知らない。曖昧。これが不安。だから入らない。
町内会や子ども会、そのほかのコミュニティも加入率が減少し、存続が危ぶまれています。そんな中で議員として活動しわかったことは、みんな存在や活動内容を思ったより知らない。会のルールやスケジュールが思ったより曖昧。やることがわからず、スケジュール等も曖昧なので、大したことでなくても常に不安が生まれます。不安があるので入らなくていいなら入りません。でも、ごみ捨てはお金も払うし掃除当番もやります。という家庭が増えているようです。そりゃそうですよね。町内会といえばゴミ捨て場の管理をしているというのはみんなよく知っている。

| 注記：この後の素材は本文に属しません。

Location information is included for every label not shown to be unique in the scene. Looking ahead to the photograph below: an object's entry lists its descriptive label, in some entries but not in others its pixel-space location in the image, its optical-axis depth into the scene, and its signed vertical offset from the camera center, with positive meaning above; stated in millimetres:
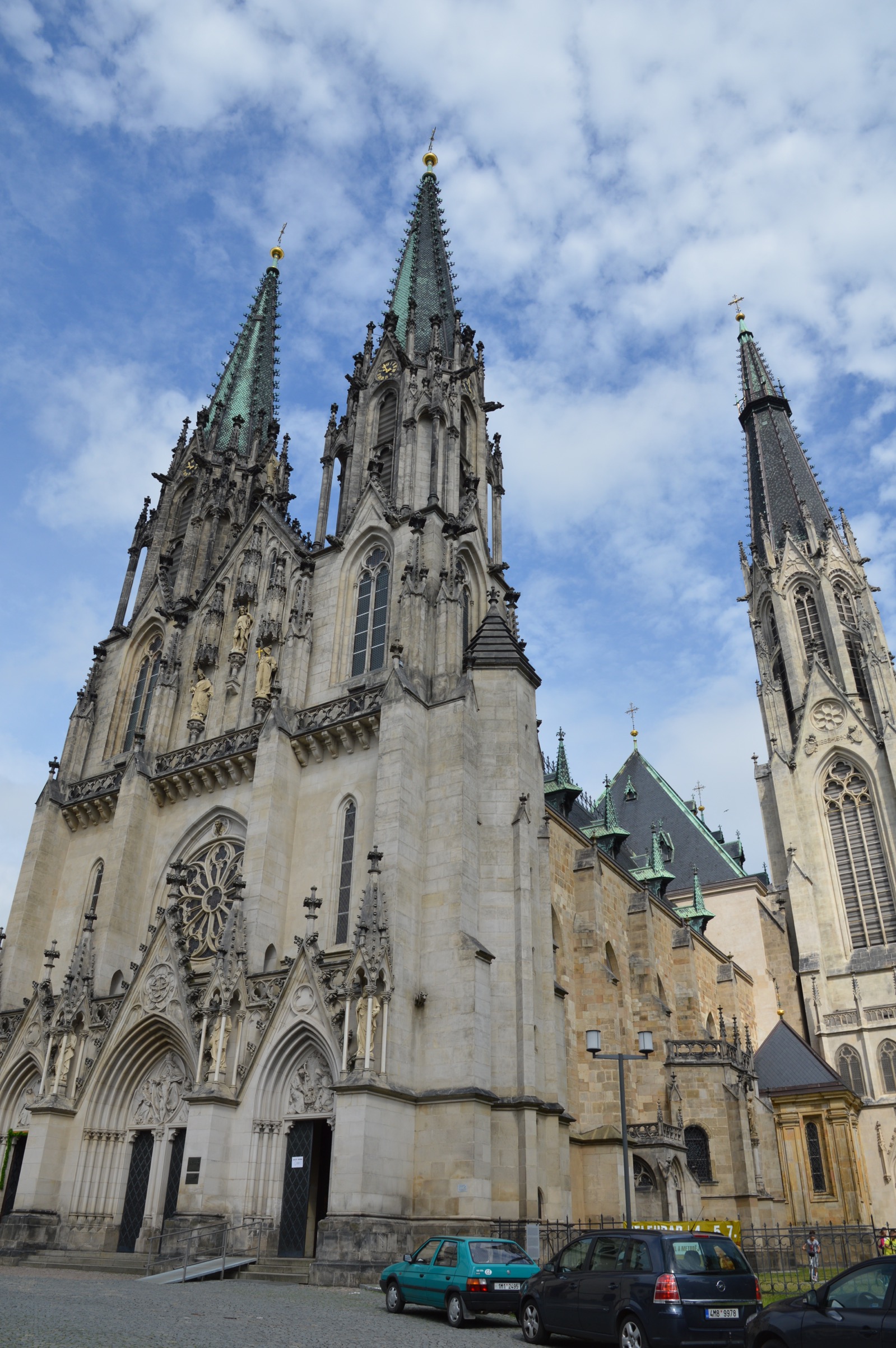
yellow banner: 15661 +200
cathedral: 17688 +6247
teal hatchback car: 11461 -410
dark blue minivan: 8461 -417
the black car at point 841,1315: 6699 -454
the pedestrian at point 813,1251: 17062 -153
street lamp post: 17156 +2999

議員についても同じ原理だと思います。いつやるの?何やるの?というのがわかりにくかったりします。議会の活動、議員活動、後援会活動、ボランティア活動など線引きがあいまいな活動もあり、曖昧なところもあります。選挙も法律というかルールがよくわからず、何回も選挙管理委員会に連絡しましたが、警察の関係もあり、おそらく大丈夫というような曖昧な中で進めることもありました。そういったところが壁になっていると感じます。区長なども同じような気がします。
報酬が少し増えても意味はない気がする
議員になる前は、区長の報酬の低さにびっくりしました。名誉職というか、お金に余裕のある人しかできないだろうな。という感想です。それを、例えば103万円に上げたとして、根本的ななり手不足の解消にはならないと思います。議員も同じで、倍になるなら話は変わりますが、年間10万円、20万円増えたとしても成り手不足は解消されないでしょう。それよりは、デジタルの導入やマニュアル、ルールの整備。仕事の見える化。相談員の設置など環境をよくすることと並行して、知ってもらう活動を地道に続けることだと思います。子ども会役員でも大幅に上がれば話は別ですが、そうでない場合は同じ状況ではないかと思います。

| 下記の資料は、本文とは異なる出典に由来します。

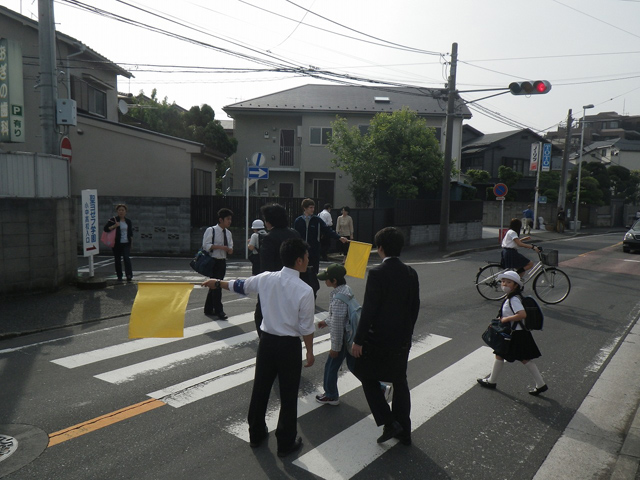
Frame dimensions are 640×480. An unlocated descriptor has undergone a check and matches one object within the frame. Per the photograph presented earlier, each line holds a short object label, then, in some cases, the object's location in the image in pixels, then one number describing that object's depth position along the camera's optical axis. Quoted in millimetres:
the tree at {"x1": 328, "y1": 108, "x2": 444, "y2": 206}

あと、報酬関係なく志をもってやりたいという人もいるので、ボランティアでもそうですが、ひとくくりにしてはいけないと感じます。各ボランティアの方々は本当に尊い精神で頑張っておられるのも、議員になって初めて目の当たりにしました。祭礼とはまた違った世界でした。そういうところをもっと知ってもらう活動は必須だと思います。そこから興味がわいて手伝ってくれる人は出てくるのだと思います。
私なりの解決策
少子高齢化の中で自然と不必要な組織などは淘汰されていくのかなと思っています。ただ必要以上に減るのはいけないと思うので私なりに解決策を考えてみました。
広報
発信力を高めて知ってもらうことが大切です。知ってもらわないと何も始まりません。LINE公式アカウント、HPやFBページなど便利なツールを活用すること。お年寄りに配慮しすぎて若者が入ってこない構図を変えて、若者に配慮してお年寄りを支えてもらう方向性。若者も全員が活動自体をしたくないわけじゃないと思います。
明文化
不言実行が美徳の時代からの変化を求められています。言わなくてもわかるだろうという共通認識は減っています。これは多様化の証であり、困難を受け入れることができる体制にもつながっています。僕らの時は外国人のための部屋は学校にはなかった。なかったから知らないところで泣いていた人もいるかもしれない。でも今はある。それによって解決した問題もあるはず。多様化するとはそういうことだと思う。
そういう状態だからこそ明文化が必要で、共通認識を定義しないと余計な可能性を考えないといけないので不安になります。その精神的負荷はやらないことを選択するに値するくらい辛い。
その中で、伝統(精神性)を守り、世の中に合わせて変化していくのが生き残る組織なのだと思う。テレビで天皇陛下を見ることができるなんて、平安時代の人からするとありえないわけですが、天皇陛下を思う気持ちはそこまで開きがあると思えないんですよね。神様!ってほどではなくなっているかもしれませんが、敬うという気持ちはあったりします。伝統ってそういう精神性を指すもので、プロセスは変化していいんじゃないかと思います。精神性が変化してしまうプロセスは注意が必要ですが。
広報と明文化。あとちょっとした効率化も加えてもらえるといいのかなと思っています。DXとかですね。そういうことを取り入れてもらえるように、さらなる学びを深めてまいりたいと思います。